En vain l’envie lui a-t-elle suscité des ennemis : qu’ils paraissent maintenant, et rougissent. M. de Mirabeau fut et sera toujours l’honneur de la France… de la France sauvée… Savant sans orgueil, pénétrant sans astuce, orateur subtil, écrivain tempéré. Tels étaient les rares dons de cette âme sublime ! Ami sincère, protecteur fidèle, intrépide vengeur de l’opprimé. Qui ne s’empressera point de publier des éloges si justement méritées ?
Mirabeau, ainsi qu’un père tendre, sachant qu’il manquait à son Œuvre de présenter à l’Auguste Assemblée des Représentants de la Nation, un Projet relatif aux successions, oublie sa douleur et n’a d’autre crainte que de ne pouvoir le lui faire parvenir… Il m’en charge, me le recommande comme son dernier testament. Je vous l’ai lu, Messieurs, vous y avez reconnu la sensibilité, tout ensemble, le courroux qu’avait excité en lui la dure loi des Substitutions.
C’est donc à vous seuls que je soumets l’approbation des vues aussi sages. Ce fut au milieu de vous qu’il puisa le plus pur civisme : il en fut reconnaissant jusqu’à sa mort ; et il mourut dans la pleine confiance que sa plume vous retracera sans cesse les sentiments d’un parfait Citoyen, qui, pour sa Patrie, consacra si généreusement les dernières années de son existence.
Les Pompes funèbres du plus célèbre Député de la France ( la terreur des Aristocrates ), se sont faites le 4 avril 1791, à 5 heures précises du soir, avec un très grand cortège, accompagné d’une grande partie de tous les bons citoyens qui le regrettent. La marche était ouverte par 6 brigades de cavalerie. La Garde nationale formait la haie de chaque côté, marchant l’arme sous le bras gauche de la manière accoutumée. Au centre des quantités de Tambours, de distance en distance faisant des roulements qui annoncent la tristesse. Alternativement des groupes considérables de musiciens, entrelacés dans les intervalles des tambours, jouant des airs dolents, & les plus sensibles, qui portaient dans tous les cœurs la tristesse et la douleur que doit causer la perte d’un grand homme qui a sacrifié jusqu’au dernier moment de sa vie, ses travaux et ses peines pour le bonheur de ses Concitoyens. Un nombreux Clergé marchait en bon ordre, après lequel suivait la municipalité de Paris, tous les Députés de l’Assemblée nationale ( excepté les noirs ), et enfin tous les Officiers de l’armée Parisienne.

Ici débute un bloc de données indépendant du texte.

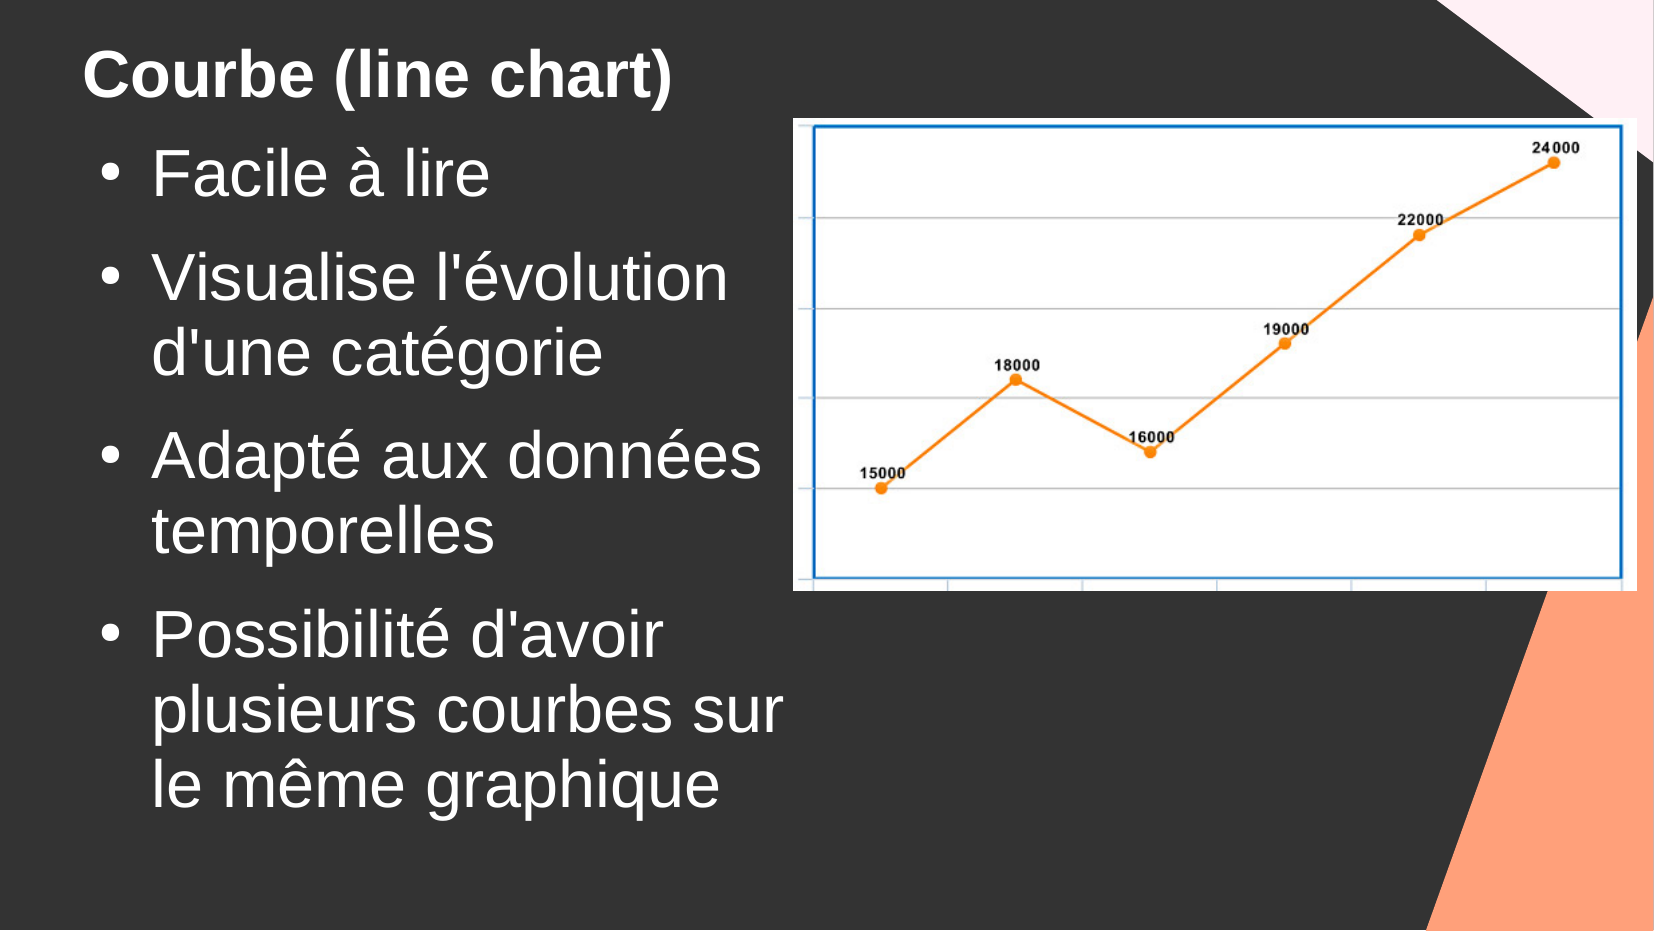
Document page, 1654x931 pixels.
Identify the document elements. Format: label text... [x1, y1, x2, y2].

Le corps porté par 12 Officiers de la Garde nationale, précédé du cœur, porté sur un bassin au milieu d’une couronne civique. Quatre Députés portaient les coins du drap. Un détachement de Grenadiers, le Département avec sa Bannière, la Société des Amis de la Constitution, trois mille hommes de la Garde nationale ; les Invalides, un détachement de Vétérans ; les Cent-Suisses, un détachement des Gardes-Suisses, & un détachement de Cavalerie qui fermait la marche.
Le nombre des personnes composant le cortège était de plus de vingt mille, & cette procession était plus d’une heure à défiler. Arrivé à Saint Eustache, après les cérémonies d’usage, MM. l’Abbé de Serruti & l’Evêque d’Autun ont fait un discours touchant et analogue à la circonstance. Ensuite le corps a été porté, avec le même ordre à l’ancienne Eglise de Sainte Geneviève, où il a été déposé, conformément au décret de l’Assemblée nationale, jusqu’à ce que la nouvelle Eglise soit préparée, pour servir de Temple aux grands hommes, dont le corps de M. de Mirabeau sera le premier qui ornera ce nouveau monument.